To determine which point satisfies both inequalities, we need to analyze each inequality and understand the regions they represent on a graph. 1. **First Inequality:** \[ y < -\frac{5}{6} x + 2 \] This inequality represents the area below the line \( y = -\frac{5}{6} x + 2 \).
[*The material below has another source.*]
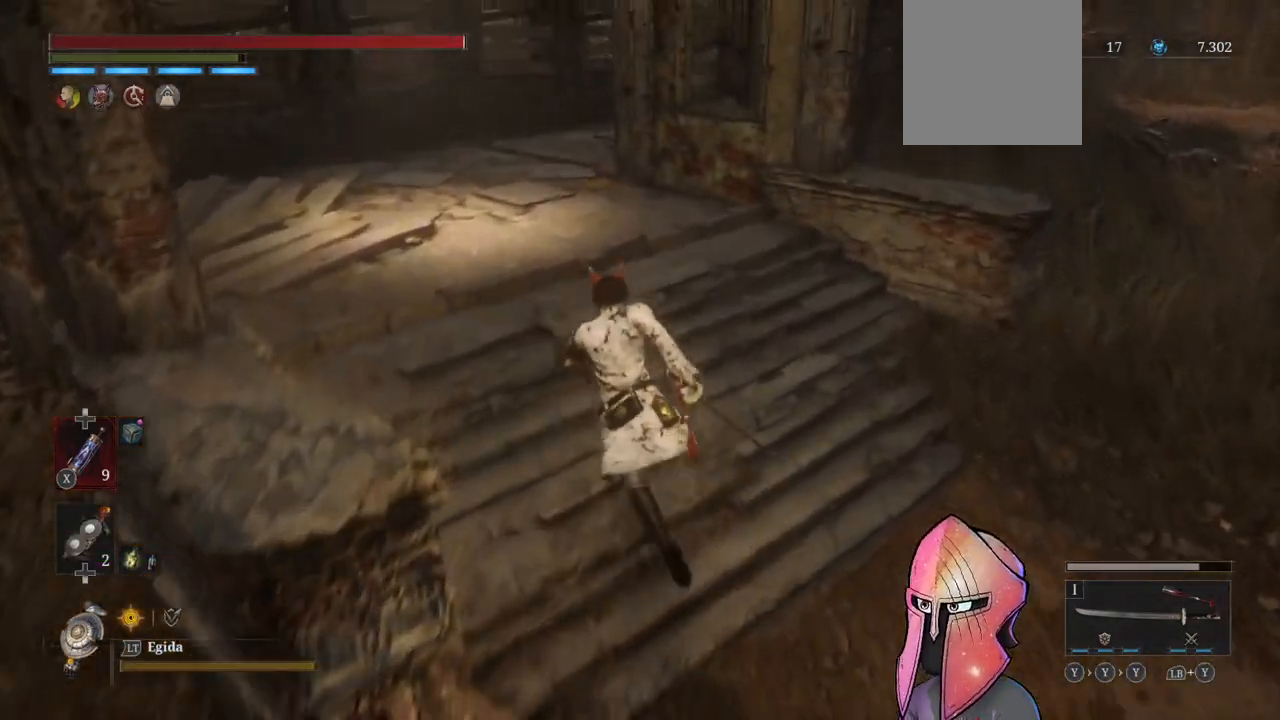
{"buttons": ["B"], "left_stick": "up", "right_stick": "center", "events": []}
The line has a slope of \(-\frac{5}{6}\) and a y-intercept of \(2\). 2. **Second Inequality:** \[ y > \frac{5}{6} x - 4 \] This inequality represents the area above the line \( y = \frac{5}{6} x - 4 \). The line has a slope of \(\frac{5}{6}\) and a y-intercept of \(-4\). ### Steps to Identify the Region: - **Graph the lines:** - For the first line \( y = -\frac{5}{6} x + 2 \): - When \( x = 0 \), \( y = 2 \) (point \( (0, 2) \)). - When \( y = 0 \), \( 0 = -\frac{5}{6} x + 2 \) leads to \( x = \frac{12}{5} \) (point \( \left(\frac{12}{5}, 0\right) \)). - For the second line \( y = \frac{5}{6} x - 4 \): - When \( x = 0 \), \( y = -4 \) (point \( (0, -4) \)). - When \( y = 0 \), \( 0 = \frac{5}{6} x - 4 \) leads to \( x = \frac{24}{5} \) (point \( \left(\frac{24}{5}, 0\right) \)). ### Finding the Intersection: To find the point that satisfies both inequalities, we can find the intersection of the two lines by setting them equal to each other: \[ -\frac{5}{6} x + 2 = \frac{5}{6} x - 4 \] Now, let's solve for \( x \): 1. Add \(\frac{5}{6} x\) to both sides: \[ 2 = \frac{5}{6} x + \frac{5}{6} x - 4 \] \[ 2 = \frac{10}{6} x - 4 \] 2. Add \(4\) to both sides: \[ 6 = \frac{10}{6} x \] 3. Multiply both sides by \(\frac{6}{10}\): \[ x = \frac{36}{10} = \frac{18}{5} \] Now substitute \( x = \frac{18}{5} \) back into one of the original equations to find \( y \): Using the first equation: \[ y = -\frac{5}{6} \left(\frac{18}{5}\right) + 2 = -\frac{18}{6} + 2 = -3 + 2 = -1 \] Thus, the intersection point is \( \left(\frac{18}{5}, -1\right) \). ### Conclusion: The point \( \left(\frac{18}{5}, -1\right) \) satisfies both inequalities, as it lies in the region below the first line and above the second line.